:: Description of the task ::
Return the lines of the listing below exactly as they appear, beginning at the one with "How It Works" and stopping after the one with "ified breakdowns of"; do not include pictures.

───

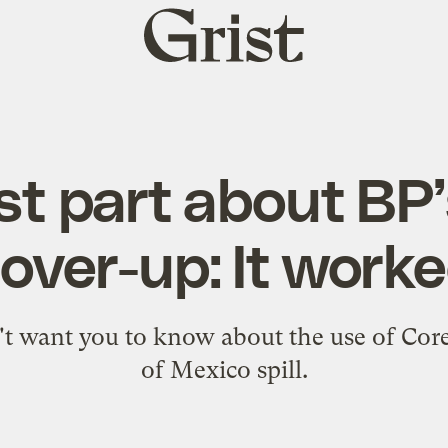
Grist
home
t part about BP’s 
over-up: It work
t want you to know about the use of Corex
of Mexico spill.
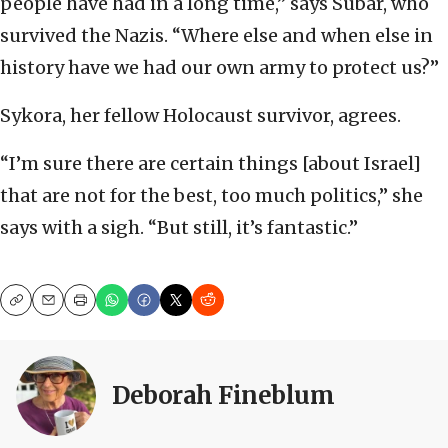
people have had in a long time,” says Subar, who
survived the Nazis. “Where else and when else in
history have we had our own army to protect us?”
Sykora, her fellow Holocaust survivor, agrees.
“I’m sure there are certain things [about Israel]
that are not for the best, too much politics,” she
says with a sigh. “But still, it’s fantastic.”
Copy
Email
Print
Deborah Fineblum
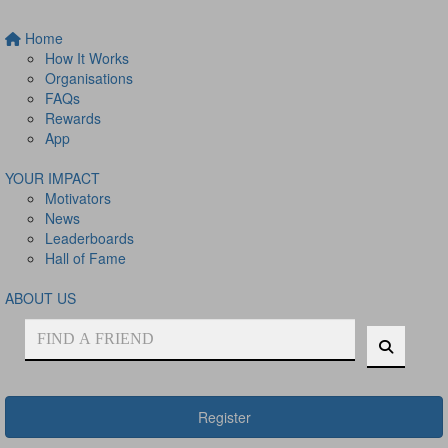
Home
How It Works
Organisations
FAQs
Rewards
App
YOUR IMPACT
Motivators
News
Leaderboards
Hall of Fame
ABOUT US
Register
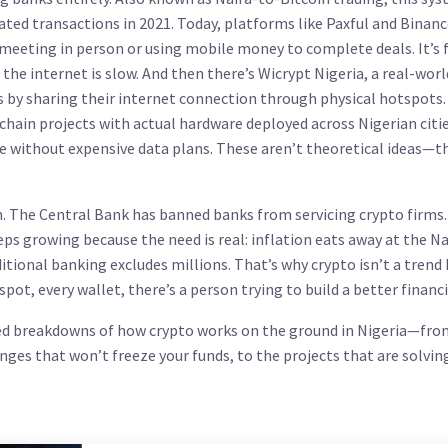
ated transactions in 2021. Today, platforms like Paxful and Binan
meeting in person or using mobile money to complete deals. It’s f
the internet is slow.
And then there’s
Wicrypt Nigeria
,
a real-worl
 by sharing their internet connection through physical hotspots
ckchain projects with actual hardware deployed across Nigerian citie
e without expensive data plans.
These aren’t theoretical ideas—t
wn. The Central Bank has banned banks from servicing crypto firms
s growing because the need is real: inflation eats away at the Na
tional banking excludes millions. That’s why crypto isn’t a trend
spot, every wallet, there’s a person trying to build a better financia
ified breakdowns of how crypto works on the ground in Nigeria—fro
anges that won’t freeze your funds, to the projects that are solvin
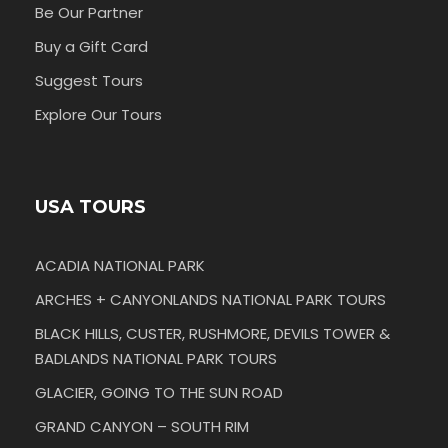
Be Our Partner
Buy a Gift Card
Suggest Tours
Explore Our Tours
USA TOURS
ACADIA NATIONAL PARK
ARCHES + CANYONLANDS NATIONAL PARK TOURS
BLACK HILLS, CUSTER, RUSHMORE, DEVILS TOWER &
BADLANDS NATIONAL PARK TOURS
GLACIER, GOING TO THE SUN ROAD
GRAND CANYON – SOUTH RIM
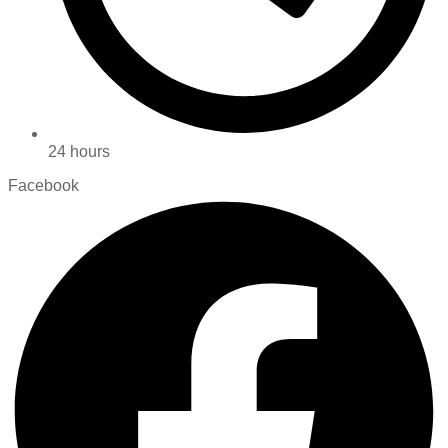
24 hours
Facebook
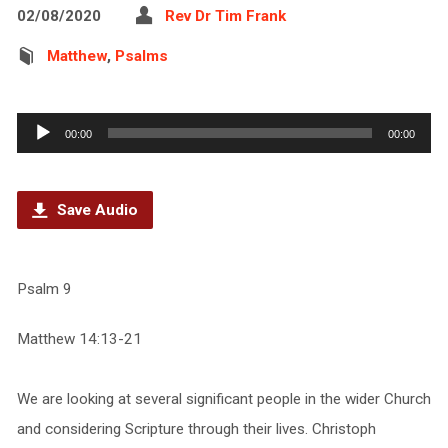
02/08/2020
Rev Dr Tim Frank
Matthew
,
Psalms
Audio
00:00
00:00
Player
Save Audio
Psalm 9
Matthew 14:13-21
We are looking at several significant people in the wider Church
and considering Scripture through their lives. Christoph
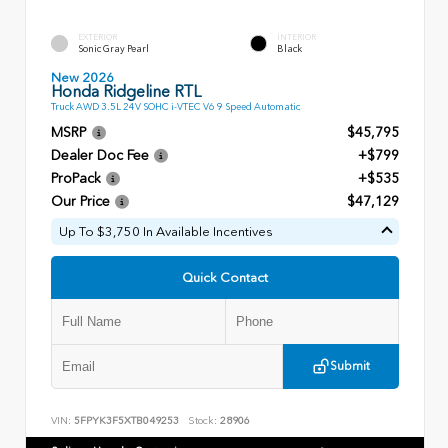
EXTERIOR
INTERIOR
Sonic Gray Pearl
Black
New 2026
Honda Ridgeline RTL
Truck AWD 3.5L 24V SOHC i-VTEC V6 9 Speed Automatic
MSRP
$45,795
Dealer Doc Fee
+$799
ProPack
+$535
Our Price
$47,129
Up To $3,750 In Available Incentives
Quick Contact
Submit
VIN:
5FPYK3F5XTB049253
Stock:
28906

───

:: Task answer ::
How It Works
Organisations
FAQs
Rewards
App
YOUR IMPACT
Motivators
News
Leaderboards
Hall of Fame
ABOUT US
Register
ated transactions in 2021. Today, platforms like Paxful and Binan
meeting in person or using mobile money to complete deals. It’s f
the internet is slow.
And then there’s
Wicrypt Nigeria
,
a real-worl
 by sharing their internet connection through physical hotspots
ckchain projects with actual hardware deployed across Nigerian citie
e without expensive data plans.
These aren’t theoretical ideas—t
wn. The Central Bank has banned banks from servicing crypto firms
s growing because the need is real: inflation eats away at the Na
tional banking excludes millions. That’s why crypto isn’t a trend
spot, every wallet, there’s a person trying to build a better financia
ified breakdowns of how crypto works on the ground in Nigeria—fro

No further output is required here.